Nel marzo 1799, a causa dell’invasione del Piemonte da parte delle truppe napoleoniche, il sovrano Carlo Emanuele IV si trasferì a Cagliari per restarci fino al 1814. La perdita temporanea di Torino restituì a Cagliari il ruolo di capitale del regno.
I tentativi di riforme per l’ammodernamento della Sardegna
Francesca Sanna Sulis portò avanti la sua attività di imprenditrice della seta nella seconda metà del XVIII secolo quando i Savoia avevano preso possesso dell’Isola da qualche decennio e si apprestavano a varare riforme in campo economico, giuridico e sociale che consolidassero il loro governo.

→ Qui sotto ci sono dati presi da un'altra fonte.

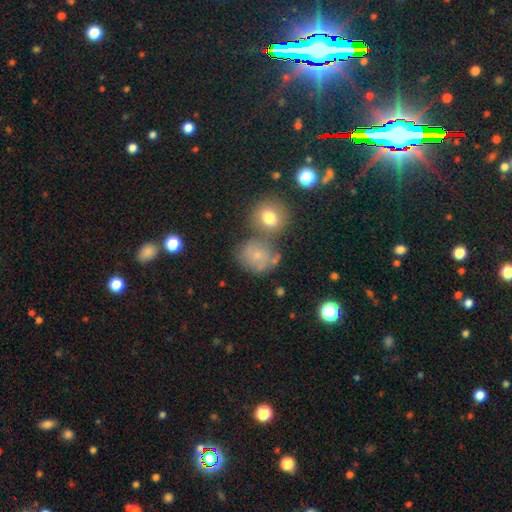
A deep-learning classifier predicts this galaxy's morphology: The model was most divided on "merging": none: 52%, merger: 23%, minor disturbance: 17%, major disturbance: 8%. More confident: how rounded — round (76%); smooth or featured — smooth (63%).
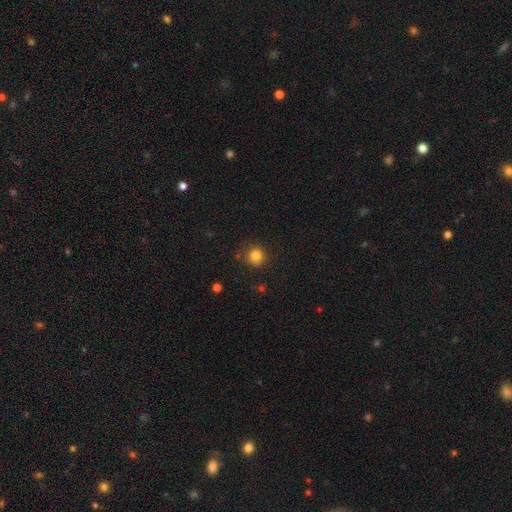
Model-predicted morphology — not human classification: type=smooth (83%); roundness=round (90%); merging=none (83%).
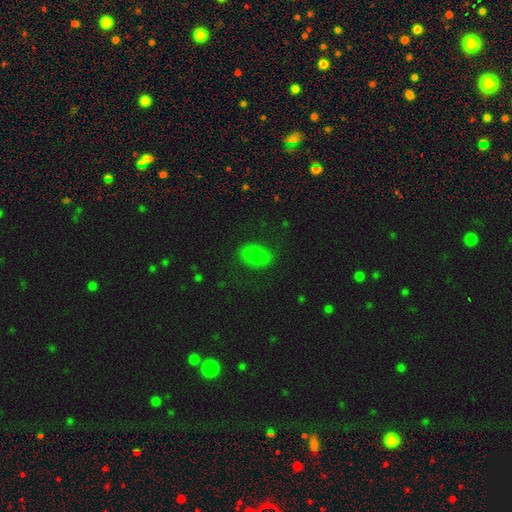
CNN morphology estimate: Smooth or featured?
  - smooth: 74% *
  - featured or disk: 14%
  - star or artifact: 12%
How rounded?
  - in between: 79% *
  - round: 19%
  - cigar-shaped: 1%
Merging?
  - none: 81% *
  - minor disturbance: 14%
  - major disturbance: 4%
  - merger: 1%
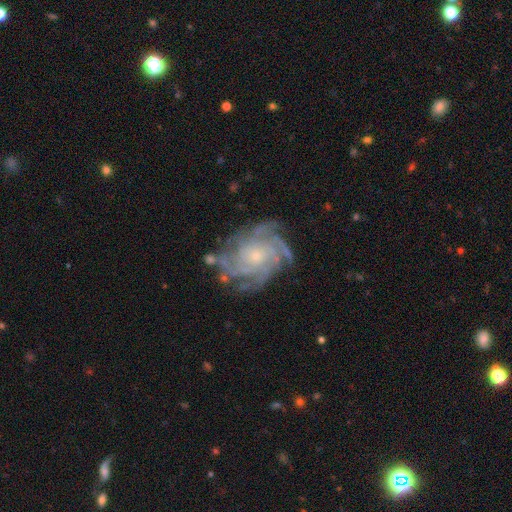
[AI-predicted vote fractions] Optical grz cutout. It shows a featured or disk galaxy (87%) with no bar (78%), 4 (31%) tight (63%) spiral arms (97%) and a small central bulge (72%). Merging: none (72%).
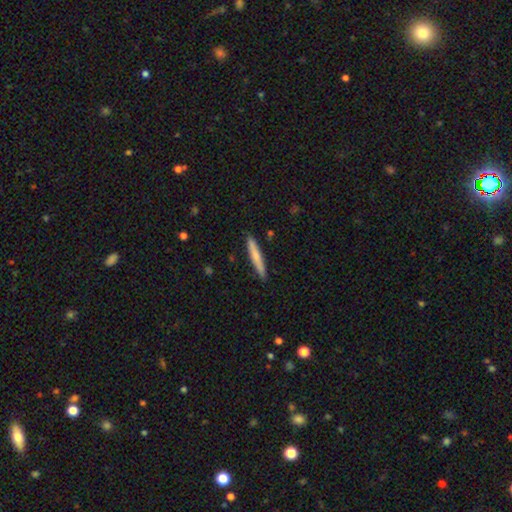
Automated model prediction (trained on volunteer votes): Q: Smooth or featured?
A: smooth (69%); runner-up: featured or disk (26%)
Q: How rounded?
A: cigar-shaped (95%); runner-up: in between (4%)
Q: Merging?
A: none (90%); runner-up: minor disturbance (7%)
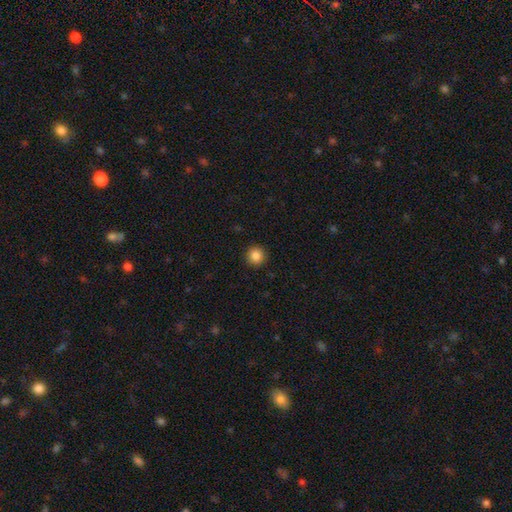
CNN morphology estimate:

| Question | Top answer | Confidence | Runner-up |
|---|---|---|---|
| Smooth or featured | smooth | 84% | star or artifact (10%) |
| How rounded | round | 95% | in between (4%) |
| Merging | none | 92% | minor disturbance (5%) |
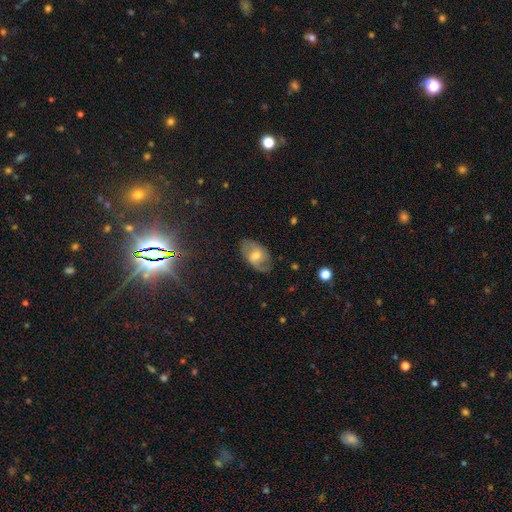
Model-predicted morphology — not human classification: Smooth or featured?
  - featured or disk: 59% *
  - smooth: 32%
  - star or artifact: 9%
Edge-on disk?
  - no: 94% *
  - yes: 6%
Bar?
  - weak: 51% *
  - no: 36%
  - strong: 14%
Spiral arms?
  - yes: 81% *
  - no: 19%
Bulge size?
  - moderate: 59% *
  - small: 32%
  - large: 5%
  - none: 2%
  - dominant: 1%
Merging?
  - none: 73% *
  - minor disturbance: 19%
  - major disturbance: 7%
  - merger: 1%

I Savoia, in effetti, si ritrovarono a governare un territorio non ambito (avrebbero preferito di gran lunga tenere il dominio della Sicilia che era stata temporaneamente assegnata loro dal trattato di Utrecht del 1713), con una possibilità di manovra limitata dalle clausole internazionali. Le loro aspirazioni non miravano ad un controllo del Mediterraneo, non avendo una flotta adeguata, ma alla ricca e vicina Lombardia oramai saldamente in mano austriaca. La Sardegna era, inoltre, un territorio economicamente arretrato e culturalmente molto distante dal Piemonte. Ciò non ostante verranno portati avanti dei difficili, in parte discutibili, tentativi di riforme per colmare il divario con gli stati di terraferma.

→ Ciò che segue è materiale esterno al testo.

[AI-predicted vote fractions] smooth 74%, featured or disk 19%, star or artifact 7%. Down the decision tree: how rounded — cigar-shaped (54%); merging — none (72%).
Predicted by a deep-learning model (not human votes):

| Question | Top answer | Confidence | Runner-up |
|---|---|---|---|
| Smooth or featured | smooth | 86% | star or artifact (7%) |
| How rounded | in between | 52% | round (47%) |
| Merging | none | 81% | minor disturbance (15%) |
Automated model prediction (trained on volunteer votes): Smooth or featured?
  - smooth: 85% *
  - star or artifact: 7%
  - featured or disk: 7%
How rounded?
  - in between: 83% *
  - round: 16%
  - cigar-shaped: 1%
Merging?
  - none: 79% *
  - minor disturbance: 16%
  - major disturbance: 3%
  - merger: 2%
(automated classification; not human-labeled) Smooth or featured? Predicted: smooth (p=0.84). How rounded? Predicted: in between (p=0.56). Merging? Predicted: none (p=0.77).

Protagonista assoluto di questo processo fu Giovanni Battista Lorenzo Bogino (1701-1784) nominato nel 1759 ministro per gli Affari di Sardegna da re Carlo Emanuele III. Bogino, che aveva già ricoperto importanti incarichi per i Savoia, era un uomo di governo capace e competente; amico di Ludovico Antonio Muratori (1672-1750, storico e giurista, autorevole esponente dell’illuminismo moderato e cattolico) cercò di portare avanti delle riforme di stampo illuminista nel campo dell’amministrazione pubblica, della cultura e dell’economia.
Consapevole della necessità di formare in Sardegna un ceto dirigente capace di intendere le direttive del nuovo governo sabaudo e, allo stesso tempo, sensibile alle esigenze locali, Bogino puntò, per prima cosa, a rivitalizzare le due università dell’Isola che vennero fornite di nuove Costituzioni, collocate in edifici dignitosi e dotate di biblioteche; cercò, inoltre, di convincere validi docenti a trasferirsi dal Piemonte per insegnare nelle rifondate università sarde. Nel 1759 venne istituita a Cagliari la Scuola di chirurgia che formò i primi veri chirurghi sardi. Bogino si interessò in prima persona al miglioramento degli studi umanistici, coinvolgendo Gesuiti e Scolopi che detenevano il monopolio dell’istruzione media, definendo un corso di studi diviso in sette classi con l’adozione di appositi manuali (inviati gratuitamente da Torino). Nel 1770 favorì l’apertura a Cagliari della Stamperia reale in modo che non fosse necessario far arrivare ogni pubblicazione dal continente.
Per quanto concerne il settore economico, la sua innovazione più importante fu il riordino dei Monti frumentari[1] , già istituiti dagli Spagnoli fin dal 1624 ma con scarsi risultati. Il nuovo regolamento non solo permetteva ai contadini di sottrarsi alla morsa degli usurai ma favorì e incrementò la produzione cerealicola dell’Isola.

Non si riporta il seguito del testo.